**Action item:** Return only how many lines in the data include the string "center".

**Data:**

────────────────

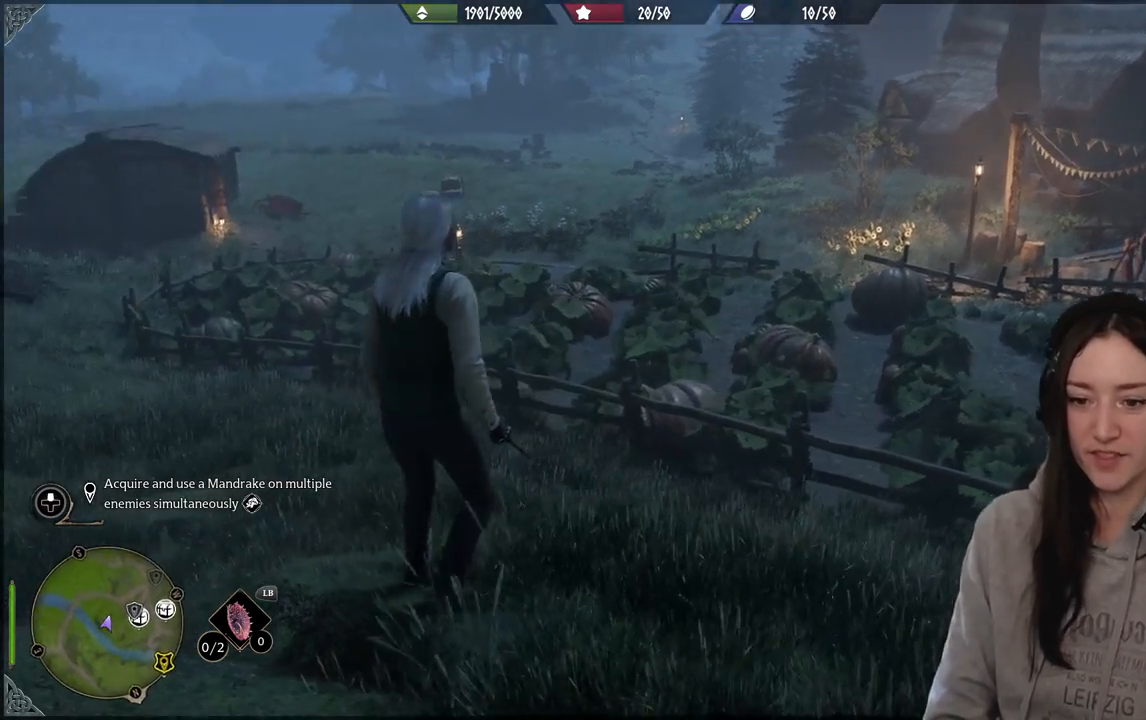
{"buttons": [], "left_stick": "left", "right_stick": "right", "events": [[250, "right_stick", "right"]]}
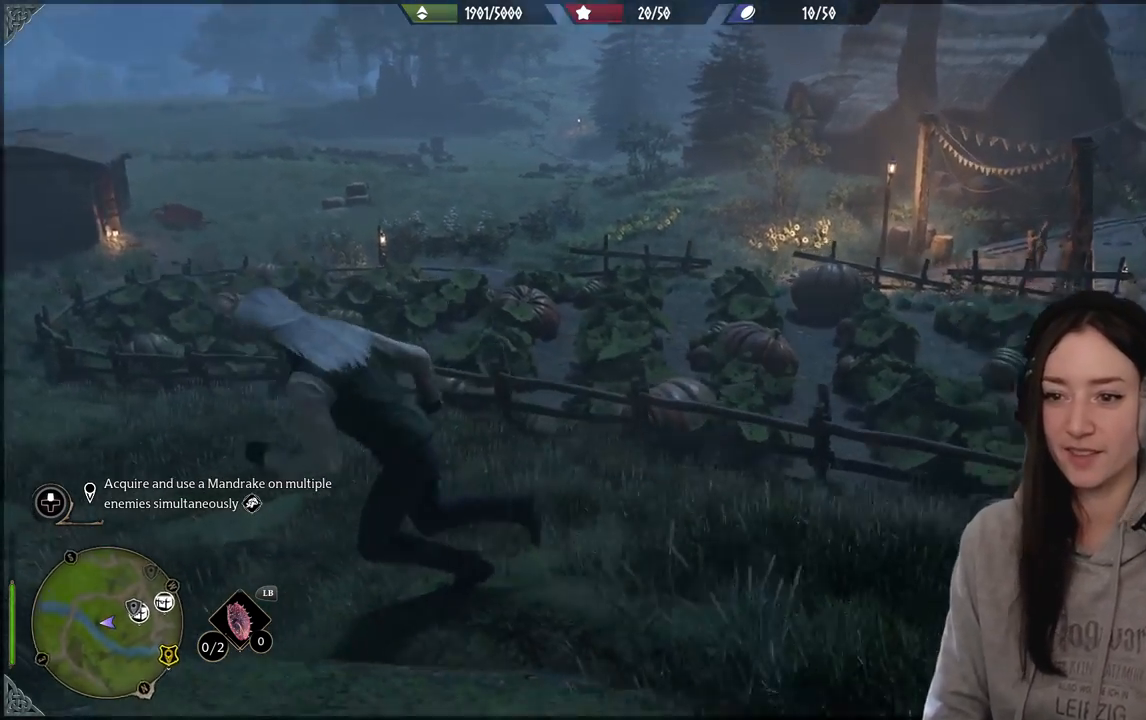
{"buttons": [], "left_stick": "up-left", "right_stick": "center", "events": [[250, "right_stick", "center"], [383, "left_stick", "up-left"]]}
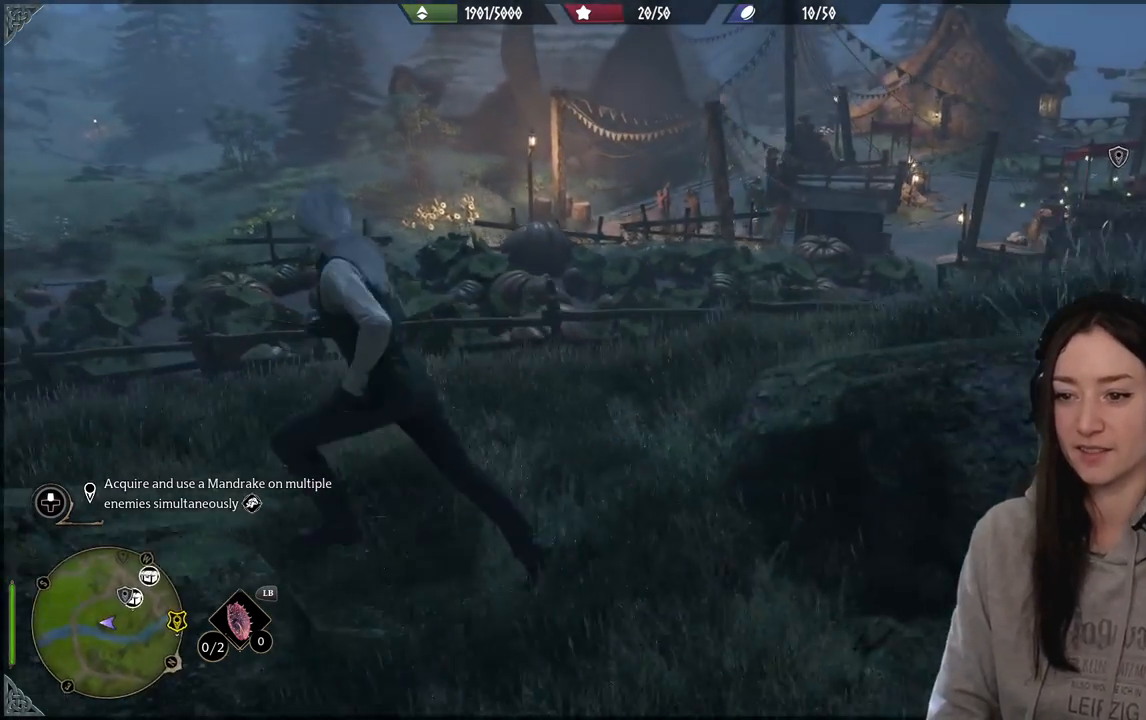
{"buttons": [], "left_stick": "left", "right_stick": "center", "events": [[300, "left_stick", "left"]]}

────────────────

**Written response:** 2